Department of Gastroenterology, Ankara University Faculty of Medicine, Ankara, Turkey.
Department of Gastroenterology, Ege University Faculty of Medicine, İzmir, Turkey.
Turk J Gastroenterol. 2023 May;34(5):437-448. doi: 10.5152/tjg.2023.22515.
Inflammatory bowel diseases are multifactorial, chronic, continuous, relapsing, and immune-mediated diseases of the gastrointestinal tract. It has been believed that mechanisms underlying inflammatory bowel diseases include genetic predisposition, environmental factors, and altered immune response to the gut microbiome. The epigenetic modulation takes place via chromatin modifications, including phosphorylation, acetylation, methylation, sumoylation, and ubiquitination. The methylation levels of colonic tissue were found well correlated to blood samples in inflammatory bowel diseases. Moreover, the methylation level of specific genes was different between Crohn's disease and ulcerative colitis. It has been shown that the enzymes affecting histone modifications like histone deacetylases and histone acetyltransferases do not act solely on histones but also affect the acetylation of many proteins such as p53 and STAT3. It has been already shown that a nonselective histone deacetylase inhibitor, Vorinostat (SAHA), which is currently being used in several cancer treatments, showed anti-inflammatory activities in mouse models.

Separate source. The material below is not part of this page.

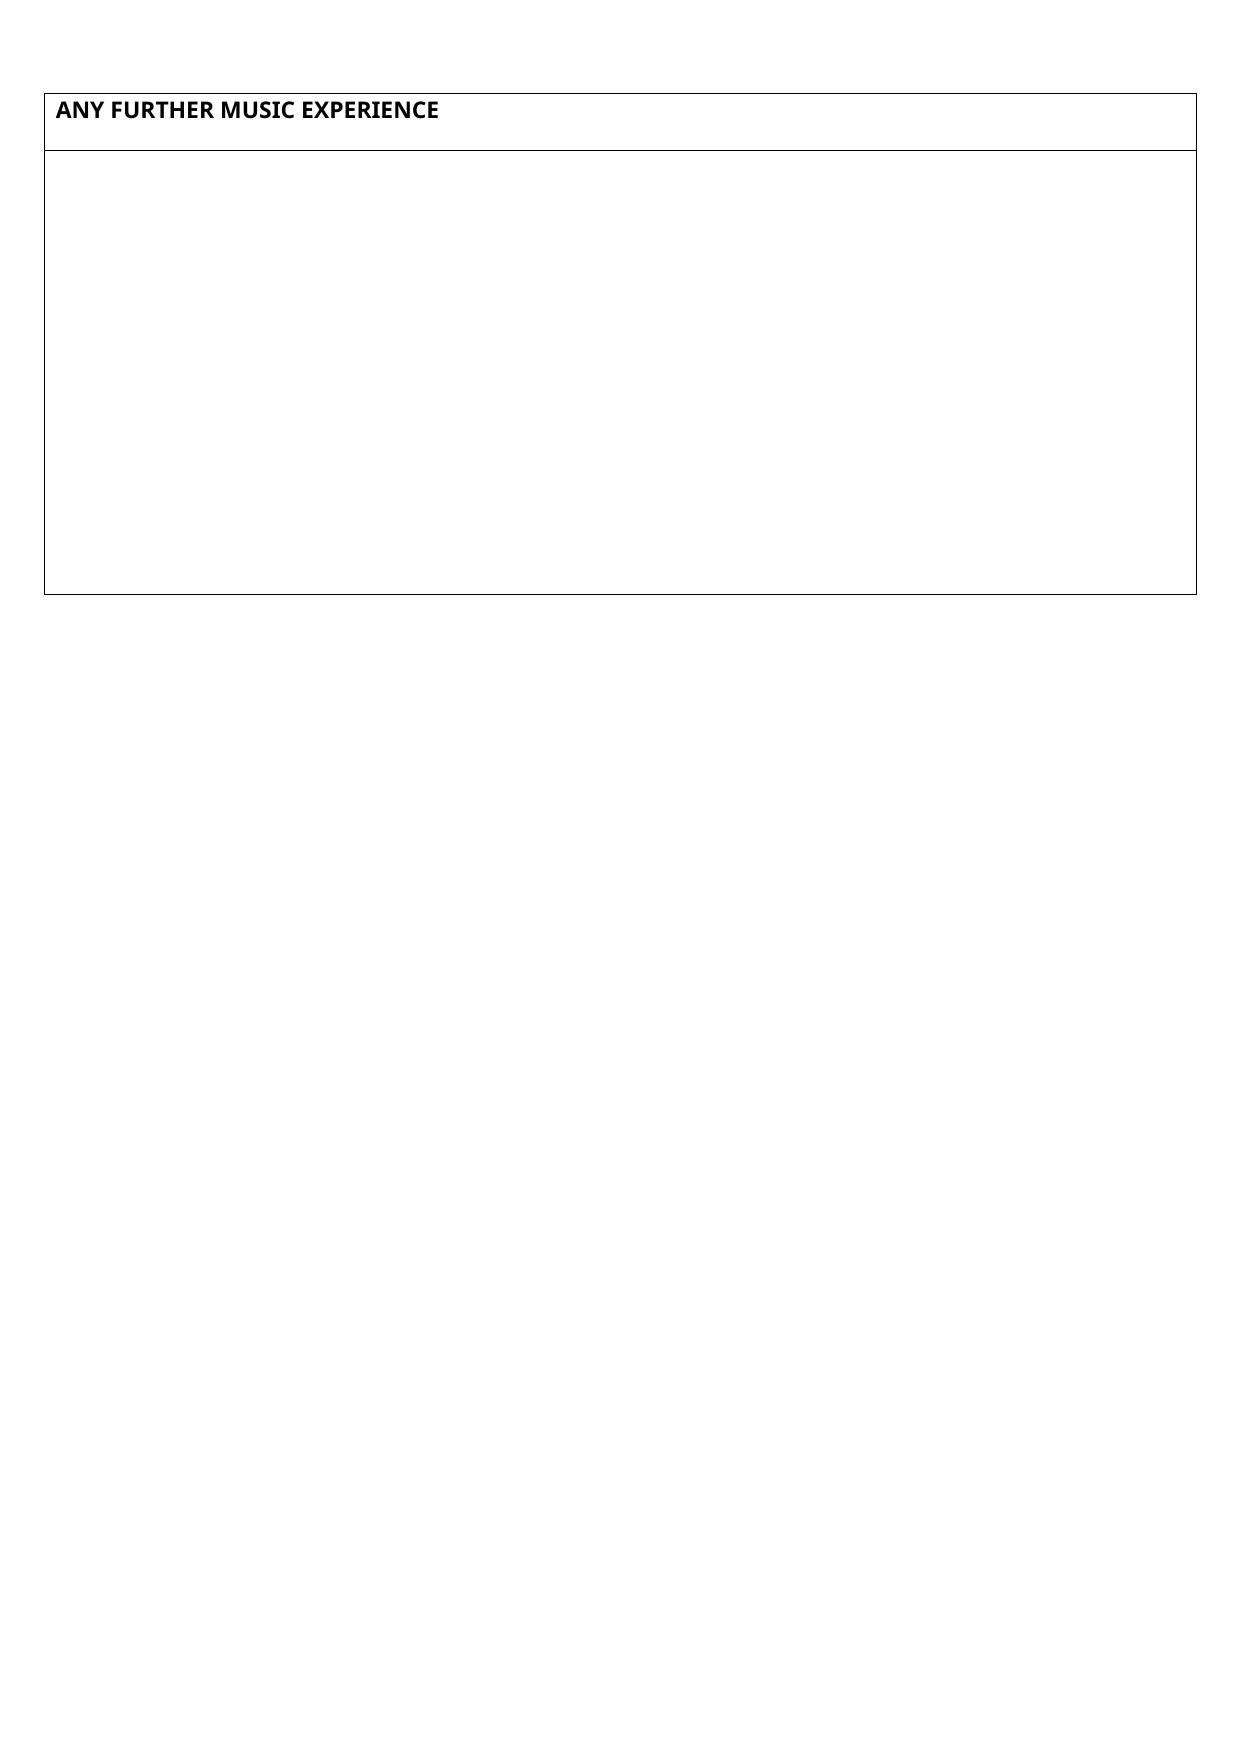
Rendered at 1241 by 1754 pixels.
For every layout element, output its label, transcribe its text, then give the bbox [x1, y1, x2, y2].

table_header ANY FURTHER MUSIC EXPERIENCE [45, 94, 1196, 150]
table_cell [45, 151, 1196, 593]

Among epigenetic alterations, long non-coding RNAs and microRNAs play significant roles in T-cell maturation, differentiation, activation, and senility. The long non-coding RNA and microRNA expression profiles can perfectly separate inflammatory bowel disease patients from healthy controls and are remarked as biomarkers of inflammatory bowel diseases. Overall, many studies have shown that epigenetic inhibitors can target significant signal pathways in the pathogenesis of inflammatory bowel diseases, and the impact of epigenetic inhibitors is being studied in clinical trials. In conclusion, exploring more epigenetic pathways regarding inflammatory bowel disease pathogenesis will help us to discover therapeutic targets and new drugs and agents targeting miRNAs in inflammatory bowel diseases. In general, discovering epigenetic targets could improve the diagnosis and treatment of inflammatory bowel diseases.

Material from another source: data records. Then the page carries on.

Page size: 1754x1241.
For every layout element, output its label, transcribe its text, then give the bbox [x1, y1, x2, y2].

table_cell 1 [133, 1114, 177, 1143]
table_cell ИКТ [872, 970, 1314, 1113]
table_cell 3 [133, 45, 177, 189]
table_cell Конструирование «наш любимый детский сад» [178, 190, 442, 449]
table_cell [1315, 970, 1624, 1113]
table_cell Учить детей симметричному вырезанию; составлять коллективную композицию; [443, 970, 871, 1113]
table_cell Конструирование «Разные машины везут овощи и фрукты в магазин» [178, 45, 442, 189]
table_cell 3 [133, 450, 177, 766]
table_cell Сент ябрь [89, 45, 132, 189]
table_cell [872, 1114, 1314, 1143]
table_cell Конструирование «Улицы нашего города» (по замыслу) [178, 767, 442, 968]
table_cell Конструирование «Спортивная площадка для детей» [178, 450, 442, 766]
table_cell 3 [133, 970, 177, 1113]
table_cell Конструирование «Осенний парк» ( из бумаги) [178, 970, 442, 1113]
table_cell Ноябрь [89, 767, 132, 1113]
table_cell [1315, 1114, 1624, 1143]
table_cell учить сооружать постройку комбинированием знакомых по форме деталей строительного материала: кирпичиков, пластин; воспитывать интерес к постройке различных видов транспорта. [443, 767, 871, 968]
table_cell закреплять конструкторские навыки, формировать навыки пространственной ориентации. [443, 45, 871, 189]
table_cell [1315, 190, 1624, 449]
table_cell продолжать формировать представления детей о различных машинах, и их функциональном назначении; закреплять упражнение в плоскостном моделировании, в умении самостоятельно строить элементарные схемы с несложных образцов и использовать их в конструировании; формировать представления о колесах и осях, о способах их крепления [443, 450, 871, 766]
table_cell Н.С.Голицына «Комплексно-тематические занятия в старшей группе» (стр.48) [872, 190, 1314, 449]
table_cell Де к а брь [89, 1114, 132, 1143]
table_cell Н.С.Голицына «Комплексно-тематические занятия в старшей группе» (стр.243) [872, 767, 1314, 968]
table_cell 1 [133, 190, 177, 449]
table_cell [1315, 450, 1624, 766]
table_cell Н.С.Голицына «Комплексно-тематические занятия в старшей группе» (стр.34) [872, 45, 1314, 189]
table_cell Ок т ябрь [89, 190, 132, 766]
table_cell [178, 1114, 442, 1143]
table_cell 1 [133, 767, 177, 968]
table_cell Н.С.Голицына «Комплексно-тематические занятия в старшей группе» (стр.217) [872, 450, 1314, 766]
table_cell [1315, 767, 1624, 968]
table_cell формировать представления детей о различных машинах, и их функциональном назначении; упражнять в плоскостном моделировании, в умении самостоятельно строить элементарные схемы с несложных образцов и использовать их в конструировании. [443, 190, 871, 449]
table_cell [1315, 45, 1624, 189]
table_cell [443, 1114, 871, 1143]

炎症性肠病是一种多因素、慢性、持续、复发和免疫介导的胃肠道疾病。人们认为,炎症性肠病的发病机制包括遗传易感性、环境因素和对肠道微生物组的免疫反应改变。表观遗传调控通过染色质修饰发生,包括磷酸化、乙酰化、甲基化、SUMO 化和泛素化。在炎症性肠病中,发现结肠组织的甲基化水平与血液样本密切相关。此外,克罗恩病和溃疡性结肠炎之间特定基因的甲基化水平存在差异。已经表明,影响组蛋白修饰的酶,如组蛋白去乙酰化酶和组蛋白乙酰转移酶,不仅作用于组蛋白,还影响许多蛋白质如 p53 和 STAT3 的乙酰化。已经表明,一种非选择性组蛋白去乙酰化酶抑制剂,伏立诺他(SAHA),目前正在几种癌症治疗中使用,在小鼠模型中显示出抗炎活性。在表观遗传改变中,长非编码 RNA 和 microRNAs 在 T 细胞成熟、分化、激活和衰老中发挥重要作用。长非编码 RNA 和 microRNA 的表达谱可以完美地区分炎症性肠病患者和健康对照者,并被标记为炎症性肠病的生物标志物。总的来说,许多研究表明,表观遗传抑制剂可以靶向炎症性肠病发病机制中的重要信号通路,并且正在临床试验中研究表观遗传抑制剂的影响。总之,探索更多关于炎症性肠病发病机制的表观遗传途径将有助于我们发现治疗靶点和针对炎症性肠病的新药物和 miRNA 靶向药物。总的来说,发现表观遗传靶点可以改善炎症性肠病的诊断和治疗。